Source texts of formatted documents:
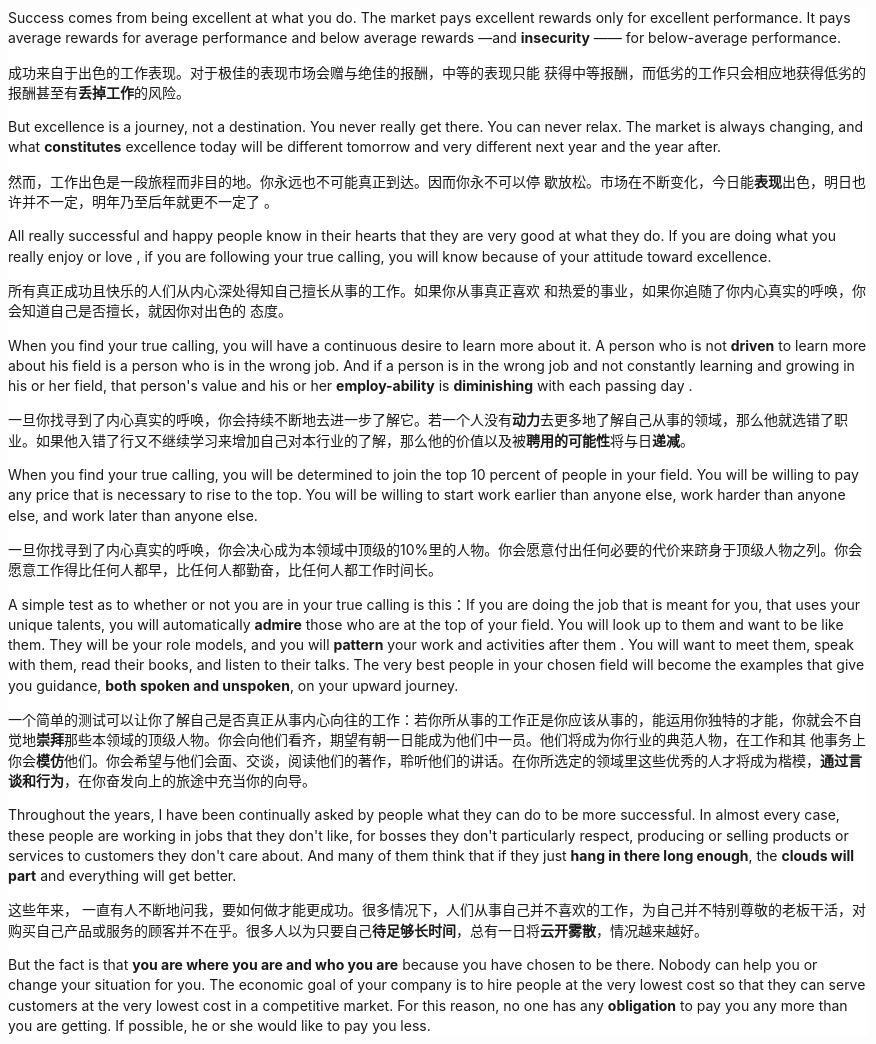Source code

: Success comes from being excellent at what you do. The market pays excellent rewards only for excellent performance. It pays average rewards for average performance and below average rewards —and **insecurity** —— for below-average performance.

成功来自于出色的工作表现。对于极佳的表现市场会赠与绝佳的报酬，中等的表现只能 获得中等报酬，而低劣的工作只会相应地获得低劣的报酬甚至有**丢掉工作**的风险。

But excellence is a journey, not a destination. You never really get there. You can never relax. The market is always changing, and what **constitutes** excellence today will be different tomorrow and very different next year and the year after.

然而，工作出色是一段旅程而非目的地。你永远也不可能真正到达。因而你永不可以停 歇放松。市场在不断变化，今日能**表现**出色，明日也许并不一定，明年乃至后年就更不一定了 。

All really successful and happy people know in their hearts that they are very good at what they do. If you are doing what you really enjoy or love , if you are following your true calling, you will know because of your attitude toward excellence.

所有真正成功且快乐的人们从内心深处得知自己擅长从事的工作。如果你从事真正喜欢 和热爱的事业，如果你追随了你内心真实的呼唤，你会知道自己是否擅长，就因你对出色的 态度。

When you find your true calling, you will have a continuous desire to learn more about it. A person who is not **driven** to learn more about his field is a person who is in the wrong job. And if a person is in the wrong job and not constantly learning and growing in his or her field, that person's value and his or her **employ-ability** is **diminishing** with each passing day .

一旦你找寻到了内心真实的呼唤，你会持续不断地去进一步了解它。若一个人没有**动力**去更多地了解自己从事的领域，那么他就选错了职业。如果他入错了行又不继续学习来增加自己对本行业的了解，那么他的价值以及被**聘用的可能性**将与日**递减**。

When you find your true calling, you will be determined to join the top 10 percent of people in your field. You will be willing to pay any price that is necessary to rise to the top. You will be willing to start work earlier than anyone else, work harder than anyone else, and work later than anyone else.

一旦你找寻到了内心真实的呼唤，你会决心成为本领域中顶级的10%里的人物。你会愿意付出任何必要的代价来跻身于顶级人物之列。你会愿意工作得比任何人都早，比任何人都勤奋，比任何人都工作时间长。

A simple test as to whether or not you are in your true calling is this：If you are doing the job that is meant for you, that uses your unique talents, you will automatically **admire** those who are at the top of your field. You will look up to them and want to be like them. They will be your role models, and you will **pattern** your work and activities after them . You will want to meet them, speak with them, read their books, and listen to their talks. The very best people in your chosen field will become the examples that give you guidance, **both spoken and unspoken**, on your upward journey.

一个简单的测试可以让你了解自己是否真正从事内心向往的工作：若你所从事的工作正是你应该从事的，能运用你独特的才能，你就会不自觉地**崇拜**那些本领域的顶级人物。你会向他们看齐，期望有朝一日能成为他们中一员。他们将成为你行业的典范人物，在工作和其 他事务上你会**模仿**他们。你会希望与他们会面、交谈，阅读他们的著作，聆听他们的讲话。在你所选定的领域里这些优秀的人才将成为楷模，**通过言谈和行为**，在你奋发向上的旅途中充当你的向导。

Throughout the years, I have been continually asked by people what they can do to be more successful. In almost every case, these people are working in jobs that they don't like, for bosses they don't particularly respect, producing or selling products or services to customers they don't care about. And many of them think that if they just **hang in there long enough**, the **clouds will part** and everything will get better.

这些年来， 一直有人不断地问我，要如何做才能更成功。很多情况下，人们从事自己并不喜欢的工作，为自己并不特别尊敬的老板干活，对购买自己产品或服务的顾客并不在乎。很多人以为只要自己**待足够长时间**，总有一日将**云开雾散**，情况越来越好。

But the fact is that **you are where you are and who you are** because you have chosen to be there. Nobody can help you or change your situation for you. The economic goal of your company is to hire people at the very lowest cost so that they can serve customers at the very lowest cost in a competitive market. For this reason, no one has any **obligation** to pay you any more than you are getting. If possible, he or she would like to pay you less.
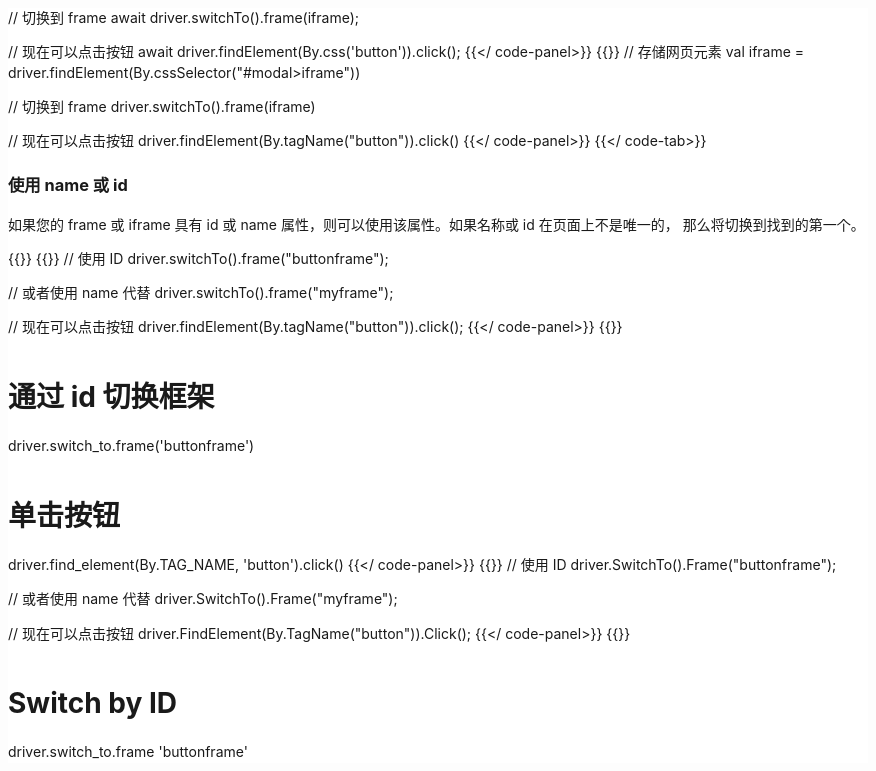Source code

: // 切换到 frame
await driver.switchTo().frame(iframe);

// 现在可以点击按钮
await driver.findElement(By.css('button')).click();
  {{</ code-panel>}}
  {{<code-panel language="kotlin">}}
// 存储网页元素
val iframe = driver.findElement(By.cssSelector("#modal>iframe"))

// 切换到 frame
driver.switchTo().frame(iframe)

// 现在可以点击按钮
driver.findElement(By.tagName("button")).click()
  {{</ code-panel>}}
{{</ code-tab>}}

### 使用 name 或 id

如果您的 frame 或 iframe 具有 id 或 name 属性，则可以使用该属性。如果名称或 id 在页面上不是唯一的，
那么将切换到找到的第一个。

{{<code-tab>}}
  {{<code-panel language="java">}}
// 使用 ID
driver.switchTo().frame("buttonframe");

// 或者使用 name 代替
driver.switchTo().frame("myframe");

// 现在可以点击按钮
driver.findElement(By.tagName("button")).click();
  {{</ code-panel>}}
  {{<code-panel language="python">}}
# 通过 id 切换框架
driver.switch_to.frame('buttonframe')

# 单击按钮
driver.find_element(By.TAG_NAME, 'button').click()
  {{</ code-panel>}}
  {{<code-panel language="csharp">}}
// 使用 ID
driver.SwitchTo().Frame("buttonframe");

// 或者使用 name 代替
driver.SwitchTo().Frame("myframe");

// 现在可以点击按钮
driver.FindElement(By.TagName("button")).Click();
  {{</ code-panel>}}
  {{<code-panel language="ruby">}}
# Switch by ID
driver.switch_to.frame 'buttonframe'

DIRECTIONS –
How many of the lines above contain the string "them", with matching case? Give only the number.

EXERCISE RESPONSE –
2